That someone like Donald Trump has come so close to getting into the Oval Office has rekindled concerns in India about the dependability of the United States as a security partner. The past few years have seen a considerable deepening of Indo-US relations in the military and strategic sphere. But Trump – and the sense that his surprising political rise marks a further breakdown of the US postwar foreign policy consensus – has put some questions on this nascent bond.
When the US presidential election campaign began last year, New Delhi was sanguine about the expected results. On the Democratic side, the Hillary Clinton team included many individuals with a long record of support for closer Indo-US relations. On the Republican side, most of the mainstream candidates like Jeb Bush and Marco Rubio had foreign policy advisors who were also known entities for New Delhi.
After a few years of doubt due to the isolationist tendencies evident during the early years of the Barack Obama administrations, Indo-US relations had been restored to health with the 2014 election of Prime Minister Narendra Modi. Modi and Obama were to develop a close political relationship, one that has seen them meet eight times in just three years – a record for US and Indian leaders. The assumption in New Delhi was that the next US president was almost certain to continue where Obama had left off.
As Trump moved to successfully secure the Republican nomination, a surprised and shocked Indian establishment echoed similar sentiments across the world. Some commentators found a bit of solace in Trump’s generally positive views about India. Early in 2016, Trump declared that India had become a “top place” for investment following Modi’s election, spoke of India “doing great” economically and expressed surprise that more people weren’t talking about the country’s 7%-plus economic growth rate. This seems to have been strongly motivated by the fact that two luxury buildings are being constructed in the Indian cities of Mumbai and Pune by Indian real estate developers but under the Trump franchise name.
Others took pleasure in his derogatory comments about Pakistan, India’s regional rival. “Pakistan is probably the most dangerous country in the world today. The only country that can check Pakistan is India,” Trump said during a radio show in September of last year. This was matched by his talk of a trade war against China and the need for the US to be more aggressive economically against Beijing. Occasionally, Trump also spoke in a similar, if less angry manner about India and the problem of outsourced jobs. He had at least once mimicked an Indian accent to amuse an electoral rally.
However, the Republican candidate’s more visceral attacks against Islam in general and his call for a stronger military response to the Islamic State and similar terrorist groups did excite right-wing Hindu groups. In May, a small fringe group called the Hindu Sena (“Hindu Army”) held a religious festival on the streets of central Delhi in favor of Trump. One of the activists declared, “He’s the only man who can put an end to Islamic terrorism”. This received considerable global media attention. More tangibly, however, was the response of conservative Hindu groups in the US. Shalabh Kumar, a Chicago businessman of Indian origin, donated nearly $900,000 to the Trump campaign because of the strength of his comments about the threat posed by Islam. Kumar, after meeting the candidate, said that Trump had indicated “that the 21st century should be an Indo-American century.”
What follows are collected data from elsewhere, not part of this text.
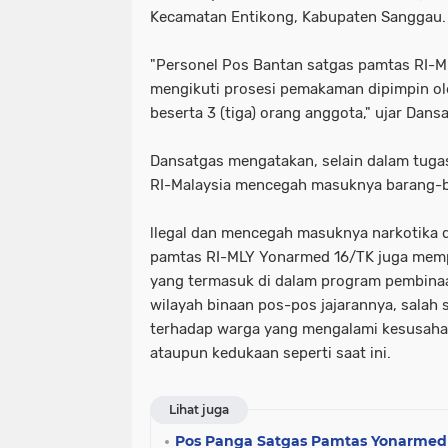
Kecamatan Entikong, Kabupaten Sanggau. 
"Personel Pos Bantan satgas pamtas RI-
mengikuti prosesi pemakaman dipimpin o
beserta 3 (tiga) orang anggota," ujar Dans
Dansatgas mengatakan, selain dalam tuga
RI-Malaysia mencegah masuknya barang-
llegal dan mencegah masuknya narkotika d
pamtas RI-MLY Yonarmed 16/TK juga mem
yang termasuk di dalam program pembinaan 
wilayah binaan pos-pos jajarannya, sala
terhadap warga yang mengalami kesusah
ataupun kedukaan seperti saat ini.
Lihat juga
Pos Panga Satgas Pamtas Yonarmed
But these were minority opinions. A Pew Research Center survey in the spring of this year found that Trump received only a 14% approval rating among Indians, though the poll also showed that more than 60% of Indians had no opinion of him at all. By most estimates, 70 to 80% of Indian-Americans will continue to vote for the Democratic Party as they traditionally have.
Of greater concern to New Delhi, however, was what Trump represented in terms of US foreign policy. India’s strategic community believes that Obama’s unwillingness to wield US influence and power in troubled regions of the world encouraged China to lay claim to the South China Sea and provided a lifeline to the Islamic State. Obama started to reverse his earlier isolationism in the last two years of his presidency. In Trump, however, they see an advocate of an even greater “America First” policy, almost going back to pre-World War I isolationism. Trump has spoken of abandoning NATO. In New Delhi’s view this would largely redound in favor of China, the Taliban and Islamic militancy in general.
Trump is also seen as damaging to a carefully constructed partnership between the two countries on climate change under which US financing and technology would help an ambitious Indian renewable energy push. Trump has denounced climate change as a fraud.
There is no shortage of concern regarding exactly what a Trump presidency would mean in terms of US engagement with the rest of the world. But for New Delhi, the most fundamental question is whether Trump (even if he loses) represents the disintegration of a US internationalist posture that has been the backbone of a world order that India was beginning to engage with. If so, then the nature of New Delhi’s foreign and defense policy would require a reorientation that, at the very least, would include a far smaller role for the US and the West in general.